Did Alaska's Dinosaurs Have Cold Feet?
No sooner had I finished writing about Earth's mid-Cretaceous hot spell recently than I got more information relevant to the subject. (The writing took place last week, but your newspaper's editor decides when, if ever, to run the column.) The journal Trends in Ecology and Evolution for January 1991 offers "Polar Dinosaurs and Ancient Climates," by British geologist Michael Benton. The article features Alaska's own giant, but long-gone reptiles.

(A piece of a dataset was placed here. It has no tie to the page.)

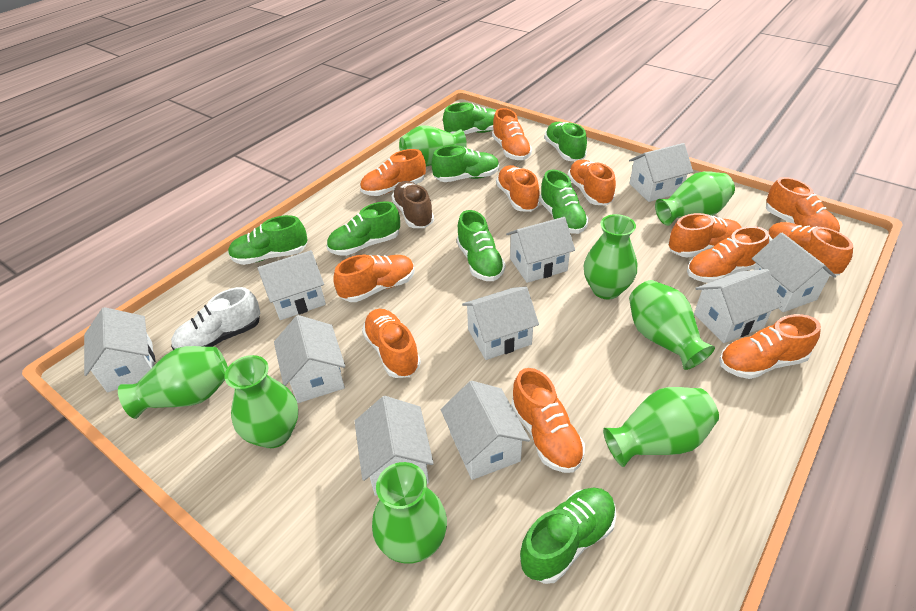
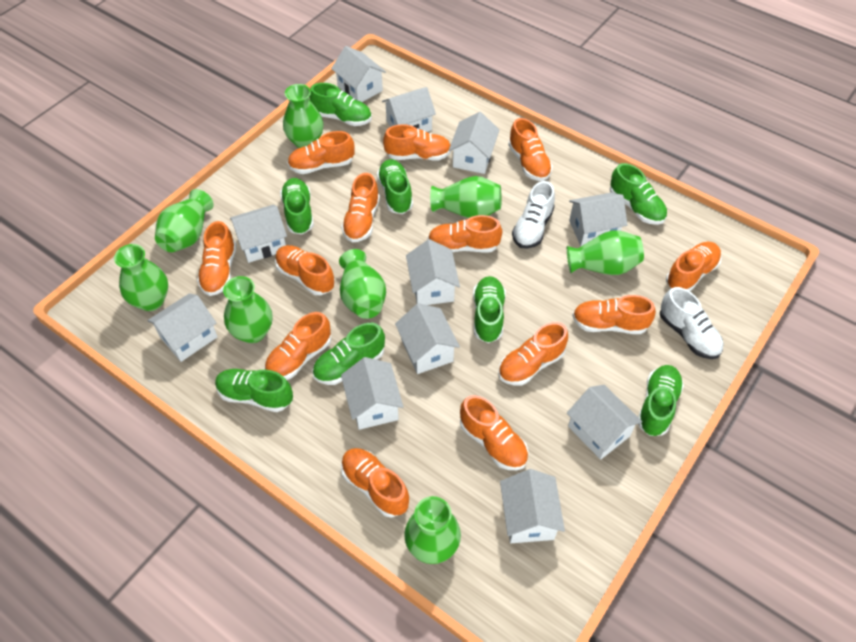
brown shoe: 1 -> 0
orange shoe: 12 -> 13
white house: 10 -> 11
white shoe: 1 -> 2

When dinosaurs lived in Alaska, beginning in the mid-Cretaceous age, Earth's climate was warm into the high latitudes because of the greenhouse effect--volcanic activity had loaded the atmosphere with carbon dioxide: so I said in my column, following the more knowledgeable author Richard Kerr, writing in Science magazine. But I didn't say how warm, chiefly because the Science article didn't tell me.
The "Trends" article gave some probable answers to that question, and in the process told something about life in the Alaskan Cretaceous. Fossils recovered from the North Slope date from the middle and late Cretaceous (up to about 66 million years ago). They've been found bit by bit over the last 30-odd years, but--since that corresponds to middle and late Oil Exploration, so to speak, when secrecy surrounded most North Slope geologic information--the fossils have been described only recently.
Hadrosaurs, duck-billed plant-eating dinosaurs, are the best-known ones. Newspapers have run articles about these one-time denizens of our land, and the University of Alaska Museum houses some of their remains. Ceratopsian dinosaurs--the big horned and frilled herbivores, Triceratops and its kin--have left a few bits and pieces on the slope. Another plant-eating sort, the armorless and bipedal ornithopods, left only a footprint to show they were there.
The herbivores, then as now, were pursued by carnivores. Teeth from big tyrannosaurs and the similar-looking but much smaller troodonts have been found in northern Alaska.
The accompanying plant fossils hint that the resident reptiles had to cope with a real winter. Most of the vegetation was deciduous, plants that shed their leaves and stopped growing in winter. Growth rings in fossil wood also showed that winter was a time of dormancy.
Winter darkness would have stopped plant growth, and geologists estimate the North Slope then lay even further north than it does now, so the winter season would have centered on a nonstop night. But paleoclimatologists have other checks on weather, from sediment-preserved oxygen isotopes to fossil species assemblages. The consensus of these clues is that the Cretaceous-period residents of the North Slope enjoyed a cool-temperate climate, closer to that of present-day Seattle than of Prudhoe Bay.
Scientists aren't in perfect agreement about the clues, of course. Some think they have found Cretaceous-age dropstones, boulders dumped at sea as icebergs melt, which would prove that the polar seas held ice; others doubt the stones' source, but see evidence for snow and mountain glaciers in other rocks. Climate modellers think the mean annual temperature on the North Slope when the dinosaurs roamed was near freezing, but paleobiologists think it was warmer by five to ten degrees Celsius. From the plant evidence, it looks as if the late-Cretaceous winter in northern Alaska lasted some three months, and the lowest mean winter temperatures were about minus 11 degrees Celsius (near 12 above Fahrenheit).
None of those temperature ranges suit reptiles today. Speculating how dinosaurs thrived in such nontropical conditions has led to considerable creative thinking and an occasional exchange of heated comments. Benton's article implies that he favors a scenario in which little animals migrated or hibernated to avoid the chill, but big ones relied on their size. Like giant marine turtles today, the dinosaurs could have been "gigantothermic"--keeping their core temperatures high mainly because of the sheer mass that insulated them from the cool winter air of the Alaskan Cretaceous.